Background
Osteosarcopenia, defined as the co-existence of osteopenia/osteoporosis and sarcopenia, may influence frailty risk in older adults. However, the longitudinal association between osteosarcopenia or its components and frailty remain unclear. This study aimed to address this.
Methods
Data from a prospective cohort study of community-dwelling adults in Australia. Frailty was defined by the presence of ≥ 3 components based on Fried criteria: exhaustion, slow gait speed, low grip strength, unintentional weight loss, and low physical activity. Osteosarcopenia was defined by osteopenia/osteoporosis (WHO criteria) and sarcopenia (European Working Group on Sarcopenia in Older People [EWGSOP2] and Sarcopenia Definition and Outcome consortium [SDOC]). Multivariable logistic regression models evaluated the associations between osteosarcopenia, its components and frailty.
Results
Of 300 enrolled, 151 (mean age: 65.1years, 59.6%women) completed follow-up (median: 4.8 years). Among 143 non-frails at baseline, 13 (9.1%) transitioned to frailty. Osteosarcopenia (versus non-osteosarcopenia) was associated with frailty irrespective of the definition used: EWGSOP2: OR = 9.53, 95%CI 2.53–35.92; SDOC: OR = 9.19, 95%CI 2.19–38.56).

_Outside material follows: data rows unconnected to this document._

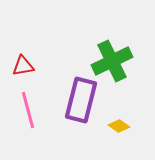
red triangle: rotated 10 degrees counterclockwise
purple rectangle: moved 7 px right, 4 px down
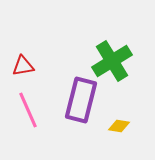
green cross: rotated 6 degrees counterclockwise
pink line: rotated 9 degrees counterclockwise
yellow diamond: rotated 25 degrees counterclockwise
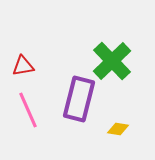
green cross: rotated 12 degrees counterclockwise
purple rectangle: moved 2 px left, 1 px up
yellow diamond: moved 1 px left, 3 px down
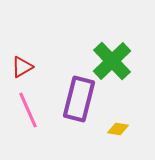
red triangle: moved 1 px left, 1 px down; rotated 20 degrees counterclockwise
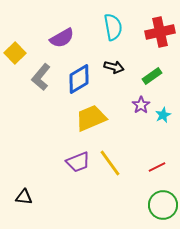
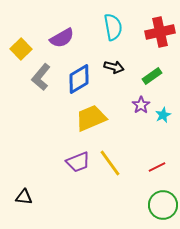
yellow square: moved 6 px right, 4 px up
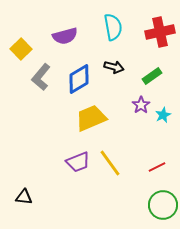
purple semicircle: moved 3 px right, 2 px up; rotated 15 degrees clockwise
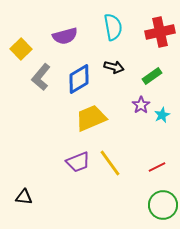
cyan star: moved 1 px left
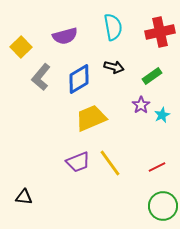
yellow square: moved 2 px up
green circle: moved 1 px down
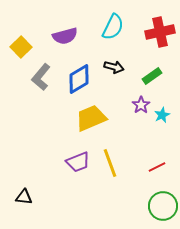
cyan semicircle: rotated 36 degrees clockwise
yellow line: rotated 16 degrees clockwise
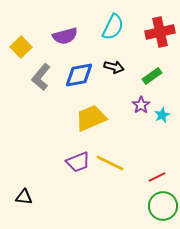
blue diamond: moved 4 px up; rotated 20 degrees clockwise
yellow line: rotated 44 degrees counterclockwise
red line: moved 10 px down
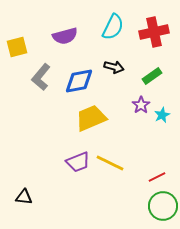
red cross: moved 6 px left
yellow square: moved 4 px left; rotated 30 degrees clockwise
blue diamond: moved 6 px down
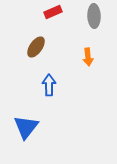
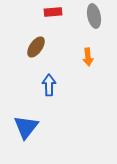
red rectangle: rotated 18 degrees clockwise
gray ellipse: rotated 10 degrees counterclockwise
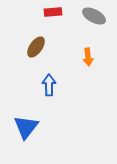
gray ellipse: rotated 50 degrees counterclockwise
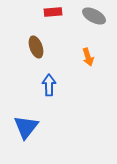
brown ellipse: rotated 55 degrees counterclockwise
orange arrow: rotated 12 degrees counterclockwise
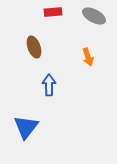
brown ellipse: moved 2 px left
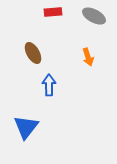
brown ellipse: moved 1 px left, 6 px down; rotated 10 degrees counterclockwise
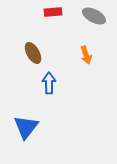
orange arrow: moved 2 px left, 2 px up
blue arrow: moved 2 px up
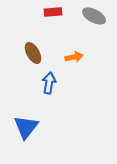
orange arrow: moved 12 px left, 2 px down; rotated 84 degrees counterclockwise
blue arrow: rotated 10 degrees clockwise
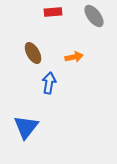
gray ellipse: rotated 25 degrees clockwise
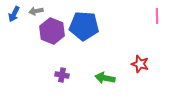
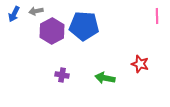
purple hexagon: rotated 10 degrees clockwise
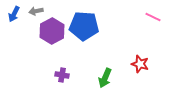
pink line: moved 4 px left, 1 px down; rotated 63 degrees counterclockwise
green arrow: rotated 78 degrees counterclockwise
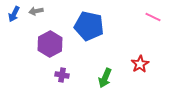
blue pentagon: moved 5 px right; rotated 8 degrees clockwise
purple hexagon: moved 2 px left, 13 px down
red star: rotated 24 degrees clockwise
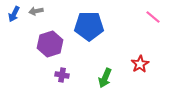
pink line: rotated 14 degrees clockwise
blue pentagon: rotated 12 degrees counterclockwise
purple hexagon: rotated 10 degrees clockwise
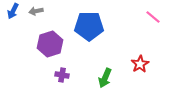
blue arrow: moved 1 px left, 3 px up
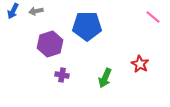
blue pentagon: moved 2 px left
red star: rotated 12 degrees counterclockwise
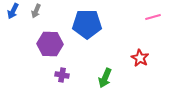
gray arrow: rotated 56 degrees counterclockwise
pink line: rotated 56 degrees counterclockwise
blue pentagon: moved 2 px up
purple hexagon: rotated 20 degrees clockwise
red star: moved 6 px up
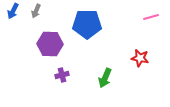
pink line: moved 2 px left
red star: rotated 18 degrees counterclockwise
purple cross: rotated 24 degrees counterclockwise
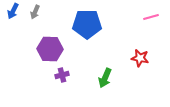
gray arrow: moved 1 px left, 1 px down
purple hexagon: moved 5 px down
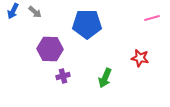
gray arrow: rotated 72 degrees counterclockwise
pink line: moved 1 px right, 1 px down
purple cross: moved 1 px right, 1 px down
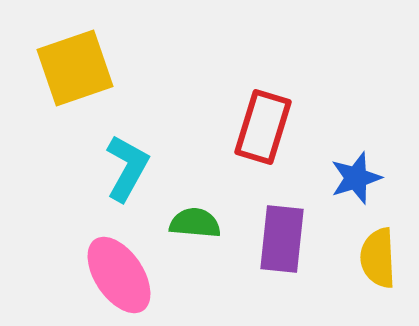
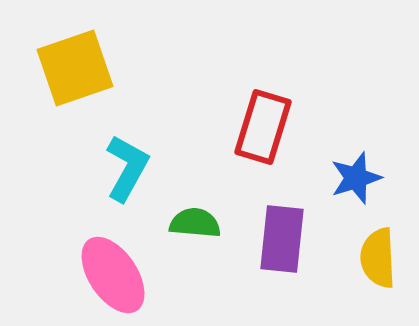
pink ellipse: moved 6 px left
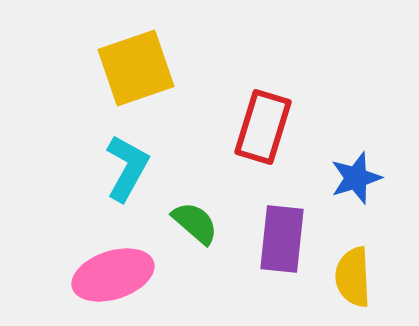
yellow square: moved 61 px right
green semicircle: rotated 36 degrees clockwise
yellow semicircle: moved 25 px left, 19 px down
pink ellipse: rotated 74 degrees counterclockwise
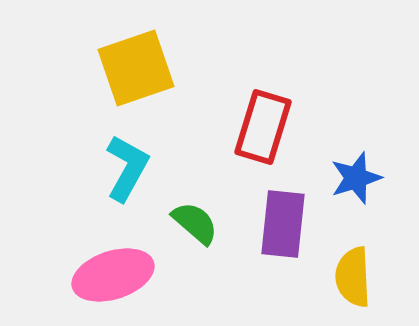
purple rectangle: moved 1 px right, 15 px up
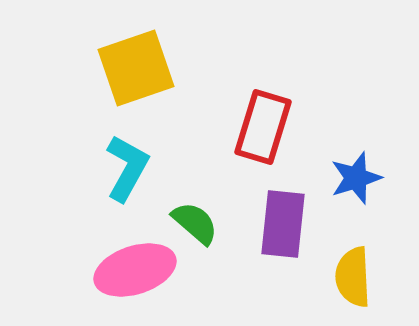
pink ellipse: moved 22 px right, 5 px up
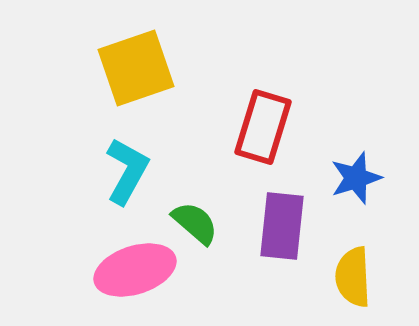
cyan L-shape: moved 3 px down
purple rectangle: moved 1 px left, 2 px down
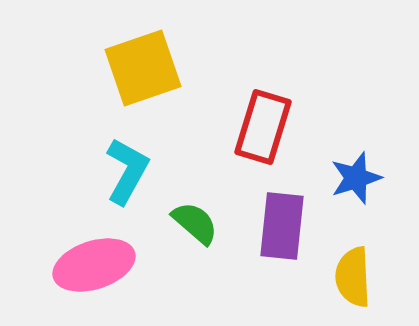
yellow square: moved 7 px right
pink ellipse: moved 41 px left, 5 px up
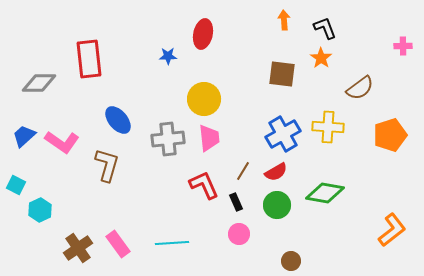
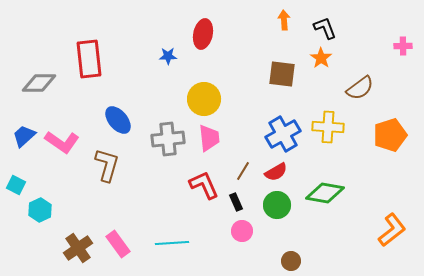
pink circle: moved 3 px right, 3 px up
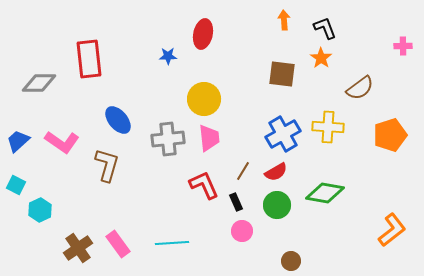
blue trapezoid: moved 6 px left, 5 px down
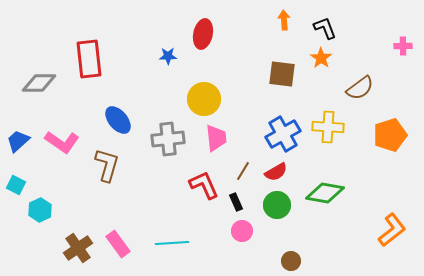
pink trapezoid: moved 7 px right
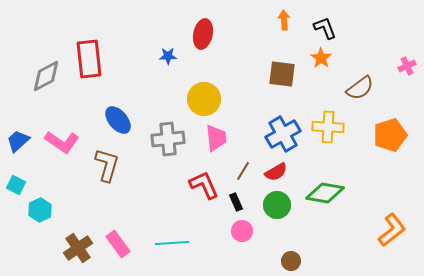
pink cross: moved 4 px right, 20 px down; rotated 24 degrees counterclockwise
gray diamond: moved 7 px right, 7 px up; rotated 28 degrees counterclockwise
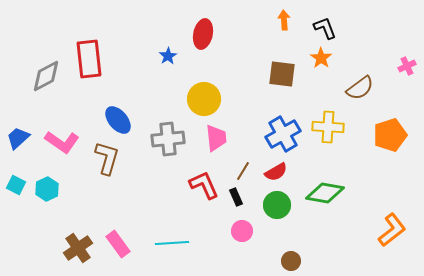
blue star: rotated 30 degrees counterclockwise
blue trapezoid: moved 3 px up
brown L-shape: moved 7 px up
black rectangle: moved 5 px up
cyan hexagon: moved 7 px right, 21 px up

Grip strength reduction by 1 kg (OR = 0.92, 95%CI 0.84–1.00) and gait speed reduction by 0.1 m/sec (OR = 0.67, 95%CI 0.53–0.85) were associated with 8% and 33% lower odds of frailty, respectively, whereas bone mineral density or lean mass was not. An interaction between bone-muscle function and frailty risk was observed (p < 0.011), whereby higher values of grip strength were associated with lower odds of frailty when bone density was lower.
Conclusion
In this prospective cohort study, osteosarcopenia increased the risk of frailty. Our interaction analysis suggests therapies targeting bone density and grip strength may mitigate frailty.